Sunday, March 20, 2011

Ambient Awareness -- The New Social Capital

The readings for this post, combined with a trip back to my childhood home, gave the opportunity for considering this topic from several perspectives. Now I’ll warn you – and apologize – right up front. This is more of a personal story, not because my life is particularly interesting, but because it illustrates a broader continuum of the topic than is discussed in the readings.


We grew up in a tight-knit farming community where church was the center of the known world. If the church doors were open and the lights on, our family was there – all 11 of us! That was life in this farming community. From my recollection, we either visited another family or had another family over to our home for dinner (the noontime meal) every Sunday after church. Several times a year, all the churches in a larger area would get together for special events. We had our own self-contained cultural system. While many of us had some connections outside of this system, they were most likely relatives who lived in similar cultural constructs.

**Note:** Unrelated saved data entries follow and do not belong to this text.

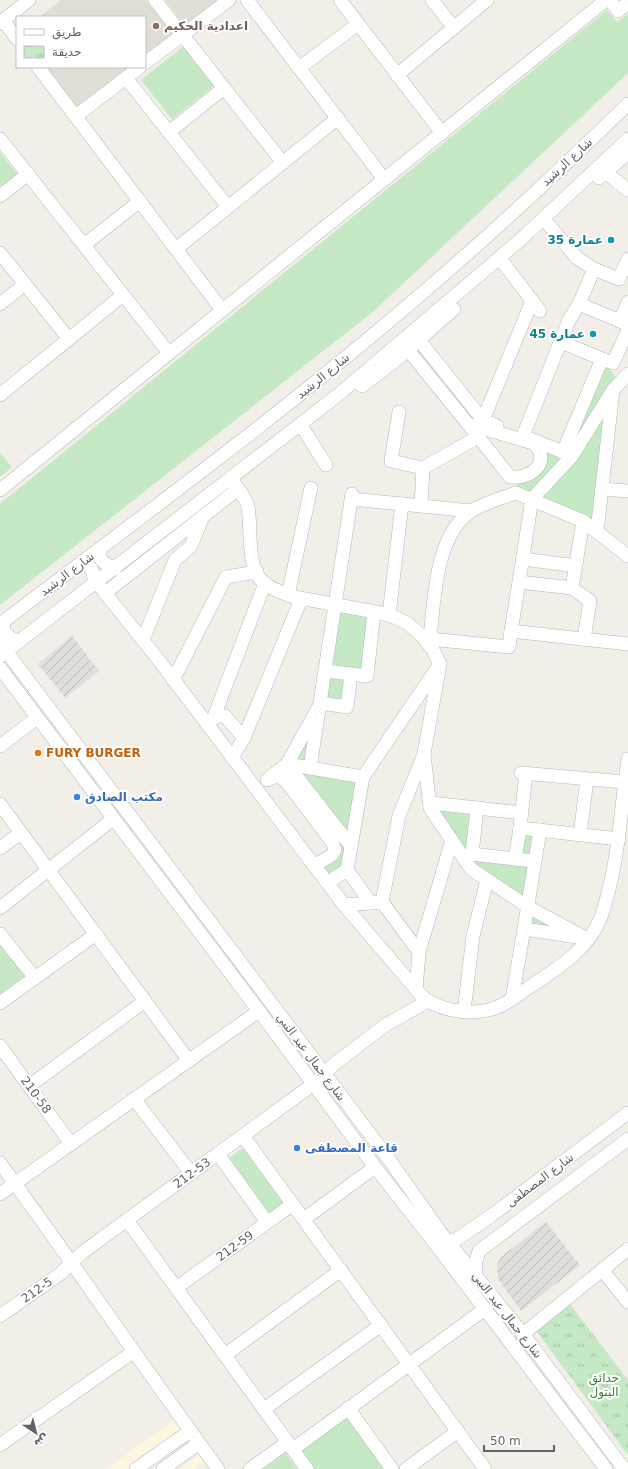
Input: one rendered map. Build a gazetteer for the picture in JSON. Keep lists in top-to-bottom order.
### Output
{
  "streets": {
    "street": [
      "شارع الرشيد",
      "شارع جمال عبد النبي",
      "210-58",
      "212-53",
      "شارع المصطفى",
      "212-59",
      "212-5"
    ]
  },
  "crossings": [
    ["شارع الرشيد", "شارع جمال عبد النبي"],
    ["شارع جمال عبد النبي", "212-53"],
    ["شارع جمال عبد النبي", "شارع المصطفى"],
    ["212-53", "212-5"]
  ],
  "parks": ["حدائق البتول"],
  "places": [
    "اعدادية الحكيم",
    "عمارة 35",
    "عمارة 45",
    "FURY BURGER",
    "مكتب الصادق",
    "قاعة المصطفى"
  ],
  "legend": ["طريق", "حديقة"],
  "scale_bar": "50 m",
  "north": "bottom right"
}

I was five years old when we got our first telephone, a party-line system that included seven other families – some of whom were not members of our church. For the first time, we could find out what was happening in the neighborhood – not just the church community – on a daily basis rather than relying on the weekly update at church.


We got our first television when I was in the sixth grade, and suddenly a window into a world beyond our agrarian culture was opened. It was very unsettling to the older generation, but a welcomed relief to the younger generation.


As awareness grew of issues outside of our immediate community, opinions that had never needed to find expression began to find voice. Conflicts and stresses grew where ideas had never been discussed before. Should we be patriotic and support the Vietnam War or honor our faith history of pacifism and resist? Should we build our own schools to protect the kids from the outside influences or accept change. What should the church’s position be on Rock and Roll, television shows, movies? The privacy of our culture had been compromised.


The traditional Sunday dinners became less frequent. I recall that because of the phone, there was less need to get together in person, so with the extra time, we began to become interested in new things, like NFL Sunday afternoon football.
As the party-line gave way to a private telephone lines with long distance capability, the social fabric became thinner, but more extensive. We could find out that Grandpa had broken a hip the day it happened rather than waiting two weeks for a letter to arrive.


As the ability to stay in touch became less of a barrier, the need for face to face interaction became less necessary. Now Sunday dinners tended to include family rather than cycling through the families who attended our church. Face time was reserved for the closest circle of friends.


Technology was changing the amount of time we had to invest in relationships in order to maintain them. If you were to go back and apply the Dunbar number, it wasn’t much different back then. We had very close ties with a small knot of people. Our social network included maybe 8 – 10 families, and the larger network could include 100 – 150 people. Even then, the shift was happening. We were replacing a face-to-face relationship with people with an ambient awareness of the people in the community. We still knew what was going on, we just collected the information in a different way.


Traveling back home last weekend made me aware that I still carry an ambient awareness of most of those people all these years later. I could still stop by for a visit or pick up the phone and call any one of them and carry on an enjoyable conversation. Yet, I choose to connect sporadically with many of them through Facebook or email – basically on a “need to know” basis.


Last summer, several individuals updated me on what was probably the largest auction of John Deere tractors in the world. My Uncle Louie’s estate was selling off hundreds of tractors from his collection. It was promoted nationally via a website set up for just that auction. People passed the word on Facebook and arranged meetings through email. It even hit Twitter among a few brave souls. The internet and social media were playing a significant role in the sale of assets of a man who had never touched the power button on a computer in his lifetime.


The threads of the local community were suddenly woven into the fabric of a much larger “community” of people interested in John Deere tractors. People who didn’t know each other or even know they had a common interest were getting together and creating a new collective commons around Uncle Louie’s tractor collection.


Even as the availability of new technologies seemed to diminish the value we placed on community, that value was being bolstered through new methodologies. The telephone made it less important to get together each week. The television provided information directly that previously came through a weekly newspaper or letter. The connections were still there, just being maintained in a different way.


Similarly, today’s cultures are not so much replacing or failing to establish relationships, but rather are relying on “commons” other than location to establish communities. People who have been or choose to be isolated in real life can seek relationship in virtual environments. Friends who can no longer walk next door for coffee can maintain the relationship despite job relocation or divorce. The transience of our people and fluid nature of our culture has found a new stickiness that is reshaping the concept of community. The physical community is no longer required as a basic building block in the structure of culture. Common interest has become the new thread through the fabric of our many cultures.